Designing KPI Systems for Technical Support Teams

Introduction

Measuring L3 support team effectiveness is a non-trivial task. Standard metrics (closed tickets, response time) don't account for incident complexity and solution quality. In this article, I present a comprehensive KPI system based on ITIL methodology.

Block A (70%): Weighted SLA with Complexity Coefficients

The main evaluation block accounts for task priority and complexity. Each priority has its target SLA and weight:

  • P1 (Critical) — SLA 4 hours, weight 4.0. Complete service failure.
  • P2 (High) — SLA 8 hours, weight 2.5. Significant functionality reduction.
  • P3 (Medium) — SLA 24 hours, weight 1.5. Partial degradation.
  • P4 (Low) — SLA 72 hours, weight 1.0. Cosmetic issues.

Complexity Modifiers

Additional coefficients account for task specifics:

  • R&D Interaction (×1.3) — tasks requiring coordination with the development team
  • Astra Linux Security Modules (×1.5) — working with certified security systems
  • Multi-service Incident (×1.4) — affecting multiple TermiDesk components
  • Proactive Detection (×1.2) — engineer discovered the issue before customer report

Proactivity Scoring

Proactivity is a separate metric in Block A. It measures incidents prevented or discovered independently: log analysis, metric monitoring, automated checks. This encourages engineers to be proactive rather than purely reactive.

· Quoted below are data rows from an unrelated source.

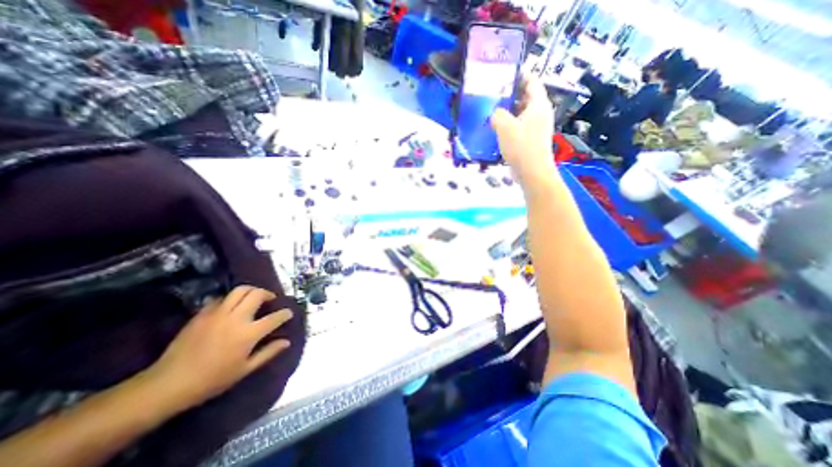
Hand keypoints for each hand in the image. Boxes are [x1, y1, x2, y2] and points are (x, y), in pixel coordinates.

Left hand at [144, 287, 291, 409]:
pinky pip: (221, 298)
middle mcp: (236, 318)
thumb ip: (268, 352)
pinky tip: (231, 307)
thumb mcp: (245, 370)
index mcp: (249, 333)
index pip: (275, 317)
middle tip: (270, 300)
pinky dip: (231, 299)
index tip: (288, 313)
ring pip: (240, 290)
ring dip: (251, 291)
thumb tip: (287, 342)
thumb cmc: (212, 380)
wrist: (168, 384)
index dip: (285, 314)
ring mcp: (218, 313)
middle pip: (257, 294)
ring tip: (253, 297)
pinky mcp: (202, 314)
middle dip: (268, 294)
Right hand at [489, 75, 553, 187]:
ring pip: (521, 113)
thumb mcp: (505, 127)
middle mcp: (540, 113)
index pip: (532, 81)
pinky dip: (509, 125)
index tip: (505, 72)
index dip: (520, 75)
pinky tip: (496, 129)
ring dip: (508, 111)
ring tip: (491, 111)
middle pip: (526, 97)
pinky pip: (519, 126)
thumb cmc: (521, 146)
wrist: (532, 172)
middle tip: (493, 93)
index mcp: (538, 105)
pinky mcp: (530, 139)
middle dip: (510, 94)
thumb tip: (495, 114)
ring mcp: (536, 127)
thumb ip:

Block B (30%): Personal, Group, and Corporate Responsibility

Block B is divided into three levels: Personal (40%) covers schedule adherence, documentation quality, and training. Group (35%) covers peer assistance, knowledge sharing, and mentoring. Corporate (25%) covers process improvement, initiatives, and feedback.

Pilot Period

KPI system implementation requires a 2-3 month pilot. During this period, metrics are collected but don’t affect evaluation. The goal is coefficient and threshold calibration on the team’s actual data.

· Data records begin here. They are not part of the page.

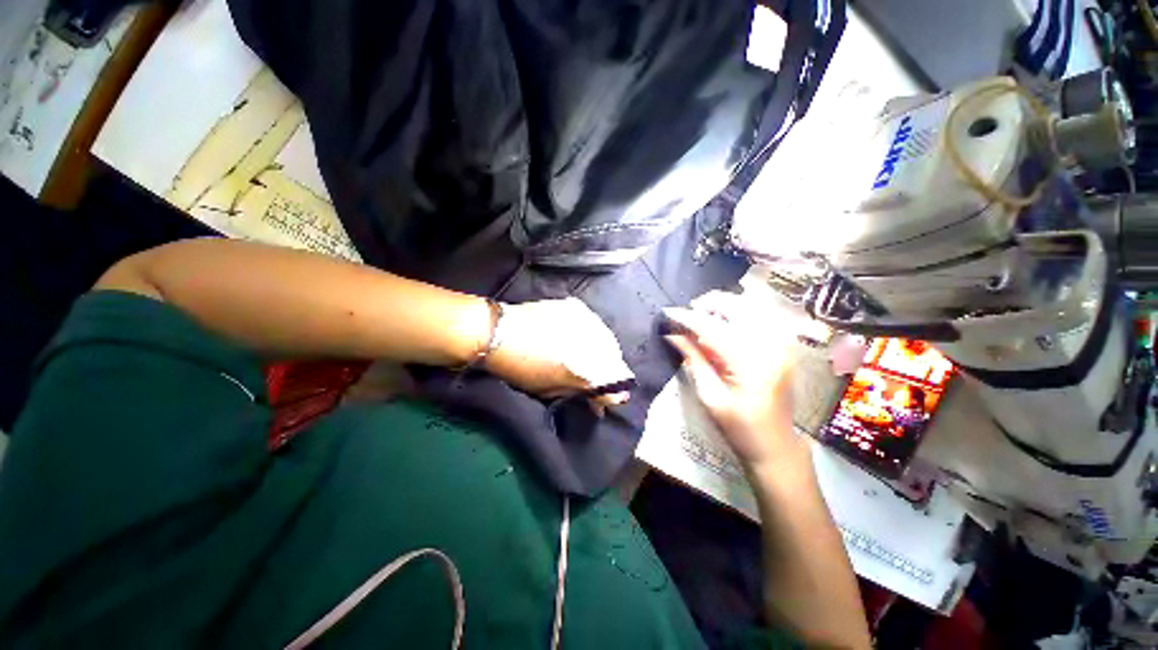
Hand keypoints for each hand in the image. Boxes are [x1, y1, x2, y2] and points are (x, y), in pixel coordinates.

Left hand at [485, 298, 633, 409]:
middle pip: (615, 358)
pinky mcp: (577, 306)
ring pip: (607, 339)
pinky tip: (577, 337)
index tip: (607, 397)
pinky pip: (594, 323)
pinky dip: (590, 333)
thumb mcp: (551, 390)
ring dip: (601, 350)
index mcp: (585, 367)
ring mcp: (586, 320)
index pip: (617, 381)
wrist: (498, 333)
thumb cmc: (521, 369)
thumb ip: (580, 393)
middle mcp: (592, 342)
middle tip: (594, 376)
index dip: (614, 391)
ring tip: (586, 356)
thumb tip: (599, 400)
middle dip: (609, 370)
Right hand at [663, 291, 808, 473]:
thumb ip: (693, 360)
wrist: (776, 444)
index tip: (667, 312)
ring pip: (751, 306)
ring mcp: (783, 344)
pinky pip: (762, 315)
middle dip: (708, 304)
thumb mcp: (710, 396)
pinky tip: (726, 320)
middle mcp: (771, 346)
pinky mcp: (785, 345)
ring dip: (724, 305)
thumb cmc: (739, 427)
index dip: (688, 318)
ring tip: (704, 314)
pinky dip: (740, 311)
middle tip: (687, 313)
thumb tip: (673, 335)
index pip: (713, 328)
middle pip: (737, 307)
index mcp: (750, 364)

Data Collection Methodology

Block A data is collected automatically via Jira API: response time, resolution time, priority, category. Block B data comes through regular manager evaluations and peer review. Collection automation is critical for objectivity.

Conclusion

A two-block KPI system with weighted SLA and complexity modifiers provides fair evaluation that accounts for the real complexity of L3 engineering work. Pilot periods and iterative calibration ensure metric adequacy.